Nasional

Klaim Islam Kaffah dari Pendukung Parpol, Unsur Kuat menuju Radikalisme

NU Online  ·  Ahad, 1 Juli 2018 | 18:41 WIB

Jakarta, NU Online 
Selepas Pilkada langsung serentak di 171 daerah Indonesia tengah menunggu penghitungan resmi Komisi Pemilihan Umum (KPU). Di media sosial, muncul ketidakpuasan dari pendukung partai tertentu yang calonnya kalah di berbagai tempat dengan mengaitkan Islam kaffah. Mereka berpendapat, jika calon yang didukungnya kalah, berarti di situ pemeluk agamanya belum Islam kaffah. Di sisi lain, ia menuduh daerah tersebut banyak orang liberal. 

Menurut Direktur Said Aqil Siroj Institute Imdadun Rahmat, pandangan semacam itu adalah sebentuk klaim dari arogansi teologis yang diidap oleh orang atau kelompok penuduh. Fenomena semacam itu karena mereka klaim kebenaran mutlak kelompoknya dengan menyalahkan atau menuduh kelompok lain tidak sempurna Islamnya. 

“Ada klaim hanya mereka sendiri Islam kaffah yang sempurna agamanya. Menurut saya, arogansi seperti ini menunjukkan ada unsur kuat menuju radikalisme. Karena salah satu elemen penting dalam radikalisme agama adalah klaim mutlak hanya dirinya yang benar, yang lain salah,” jelasnya di Gedung PBNU, Jumat (29/6) malam. 

Ia mengaku prihatin kepada orang atau kelompok yang berpandangan seperti itu karena berpotensi menimbulkan pertentangan antarkelompok; menyulut kebencian kelompok dengan kelompok lain. 

“Dengan semikian ukhuwah islamiyah tidak akan tercapai kalau arogansi seperti masih ada,” tambah pria kelahiran Rembang, Jawa Tengah, 1971 tersebut.

Kedua, klaim sepeerti ini kontraproduktif dengan kelompok tersebut. Sebab akan berimbas kepada citra partainya yang mengakibatkan menjauhnya konstituen dari massa mengambang.  

"Ia melebarkan bibit jarak dengan massa mengambang. Sebagai partai dia akan kehilangan vootersnya. Hal ini penting diingat karena di Indonesia memiliki massa mengambang yang jumlahnya banyak. Maasssa ini akan berhasil ditarik kalau terpikat. Kalau dicaci maki dan dijelek-jelekkan, secara rasional, akan menjauh.
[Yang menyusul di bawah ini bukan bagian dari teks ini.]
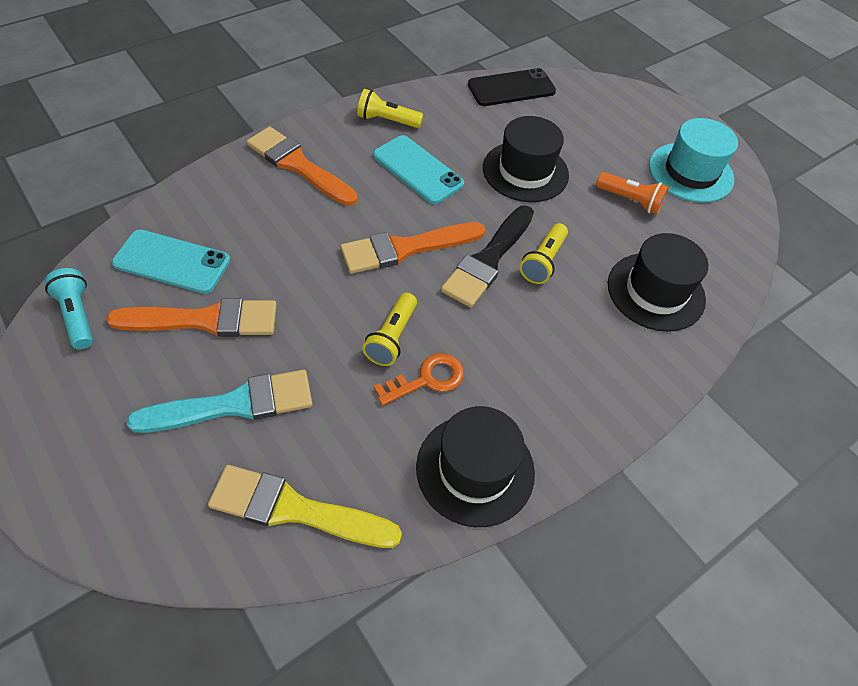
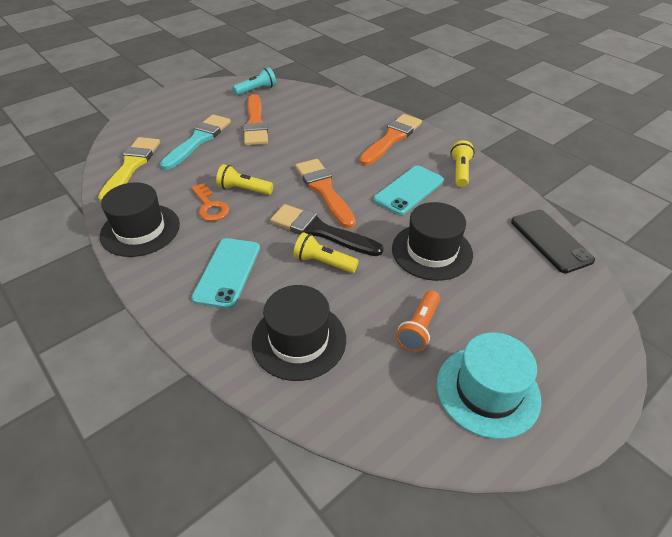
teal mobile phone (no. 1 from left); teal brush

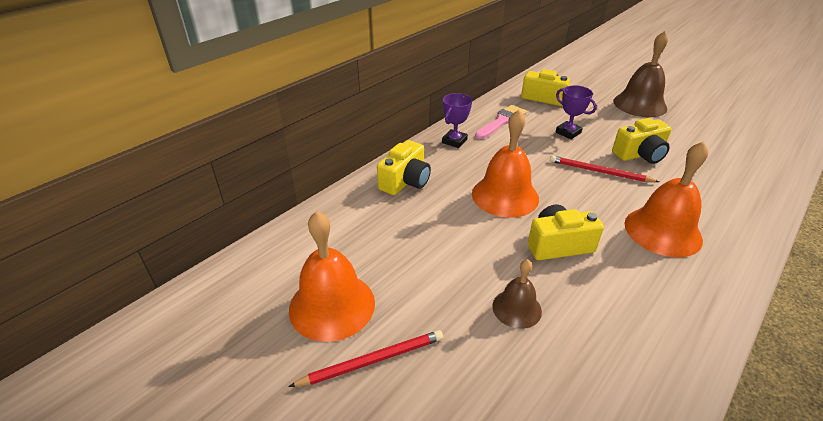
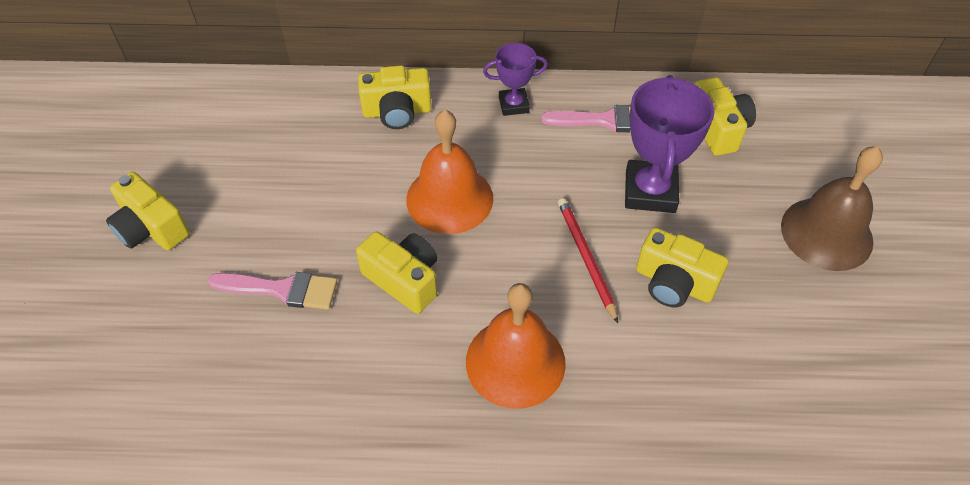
orange school bell (no. 1 from left in the first image); yellow photo camera (no. 1 from left); rose-pink brush (no. 1 from left); purple prize cup (no. 2 from left)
Partai ini akan rugi dari ceruk itu.

Dari sisi gerakan dakwah, hal ini kontraproduktif dengan metode dakwah yang benar. Karena, dakwah yang benar adalah mencari simpati dan menambah kawan, bukan penghakiman tidak kaffah, tidak sempurna, libarel.

Hal itu, sambung penulis buku Ideologi Politik PKS: Dari Masjid Kampus ke Gedung Parlemen, (2008) ini, justru akan membuat objek dakwah untuk Islam akan lari. 

“Tiadak cocok dengna prinsip dan metode yang benar dalam berdakwah,” pungkasnya. (Abdullah Alawi)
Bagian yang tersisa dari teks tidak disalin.